Bob writes furniture descriptions for money. He lives in Brighton.

When able to stomach the voyeuristic flavors of reading a published diary, there are full bodied excerpts that appeal beyond the consumption of someone’s private life. This is how I felt while reading Susan Sontag’s diaries: complicit and enthralled, with a guilt of ingesting something that was never meant for me. Yet the most reassuring and sensitive parts of Reborn might be that the universal anxieties of adolescence and identity are articulated by one of America’s greatest philosophers. 

Age 15

“Ideas disturb the levelness of life.”

“It is humiliation with every slip-of-the-tongue, sleepless nights spent rehearsing tomorrows conversation, and torturing oneself for yesterday’s…”

“Let me note all the sickening waste of today, that I shall not be easy with myself and compromise my tomorrows.”

Age 16

“I don’t give a damn for anyone’s aggregation of facts, except in that it be a reflection [of] basic sensitivity which I do demand.”

“College is safety, because it is the easy, secure thing to do.”

“Can understand the whole thing. It would be so easy to succumb: A white collar job in the day—clerical-typist bookkeeper asst manager at Berlands. / Bar at night. / Lonely—wants sex / Anyone acceptable of the right sex, who is not ugly and will love + be faithful to me…”

“We have all the sufficient strength to support the pain of others.”

Age 23

“In marriage, every desire becomes a decision.”

“Interpretation is the medium by which we justify context.”

Age 24

“In marriage, I have suffered a certain loss of personality—at first the loss was pleasant, easy; now it aches and stirs up my general disposition to be malcontented with a new fierceness.”

“The movie is the novel in motion; it is potentially the least rationalistic, the most subjectivized medium.”

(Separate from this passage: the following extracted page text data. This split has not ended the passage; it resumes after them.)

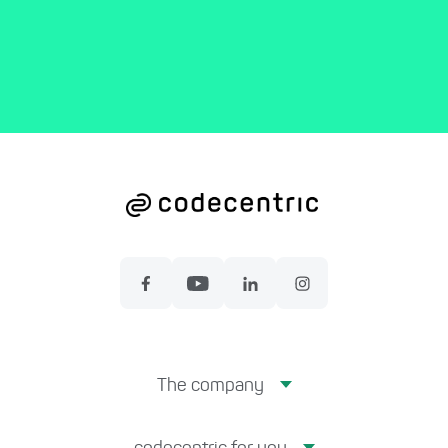
The company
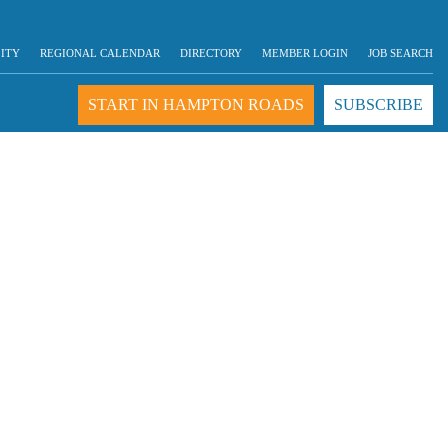
LITY
REGIONAL CALENDAR
DIRECTORY
MEMBER LOGIN
JOB SEARCH
START IN HAMPTON ROADS
SUBSCRIBE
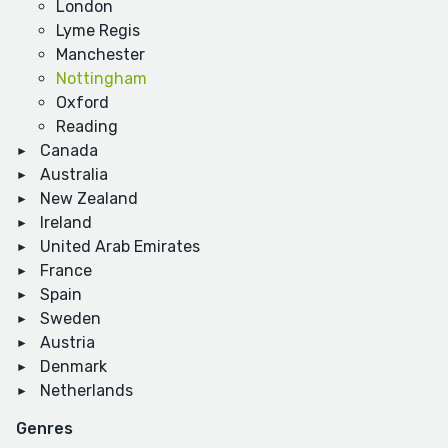
London
Lyme Regis
Manchester
Nottingham
Oxford
Reading
Canada
Australia
New Zealand
Ireland
United Arab Emirates
France
Spain
Sweden
Austria
Denmark
Netherlands
Genres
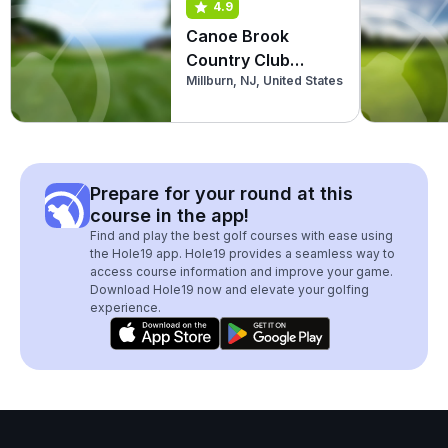
4.9
Canoe Brook
Country Club
Millburn, NJ, United States
(North)
Prepare for your round at this
course in the app!
Find and play the best golf courses with ease using
the Hole19 app. Hole19 provides a seamless way to
access course information and improve your game.
Download Hole19 now and elevate your golfing
experience.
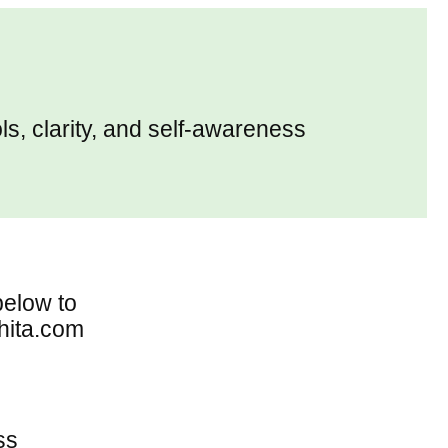
ols, clarity, and self-awareness
below to
hita.com
ss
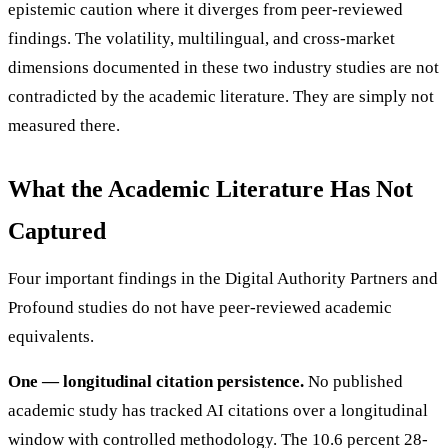
epistemic caution where it diverges from peer-reviewed
findings. The volatility, multilingual, and cross-market
dimensions documented in these two industry studies are not
contradicted by the academic literature. They are simply not
measured there.
What the Academic Literature Has Not
Captured
Four important findings in the Digital Authority Partners and
Profound studies do not have peer-reviewed academic
equivalents.
One — longitudinal citation persistence.
No published
academic study has tracked AI citations over a longitudinal
window with controlled methodology. The 10.6 percent 28-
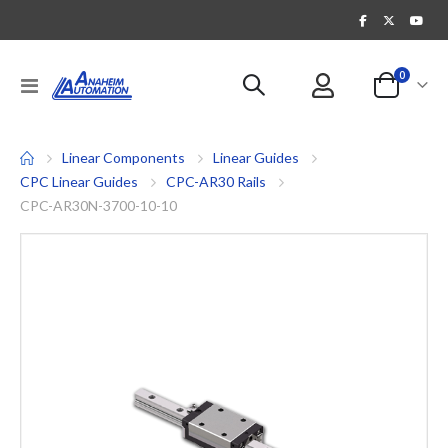
items
0
Toggle
Cart
Nav
Linear Components
Linear Guides
CPC Linear Guides
CPC-AR30 Rails
CPC-AR30N-3700-10-10
Skip
to
the
end
of
the
images
gallery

“One of the main (social) functions of a journal or diary is precisely to be read furtively by other people, the people (like parents + lovers) about whom one has been cruelly honest only in the journal. Will Harriet [Sontag’s Lover] ever read this?

“Writing. It’s corrupting to write with intent to moralize, to elevate people’s moral standards.”

“Nothing prevents me from being a writer except laziness. A good writer.”

Age 25

“I water my mind with books.”

“Harriet said something very striking yesterday, apropos of Sam W.’s enormous library, that collecting books in that way was ‘like marrying someone in order to sleep with him.’”

Age 26

“I only meant to be kind. But now I have become a fraud, and I feel imposed on, oppressed by him.”

“Important to become less interesting. To talk less, repeat more, save thinking for writing.”

“How does one know one’s own feelings? / I don’t think I know any of mine now. I’m too busy propping them up and taking them together.”

“I must help I. to write. And I write, too, it will stop this uselessness of just sitting and staring at her begging her to love me again.”

Age 27

“It hurts yourself to love. It’s like giving yourself to be flayed and knowing that at any moment the other person may just walk off with your skin.”

“The emotional life is a complex sewer system. / Have to shit every day or it gets blocked up.”

“I do not believe she will come back to me. Those who go away never come back.”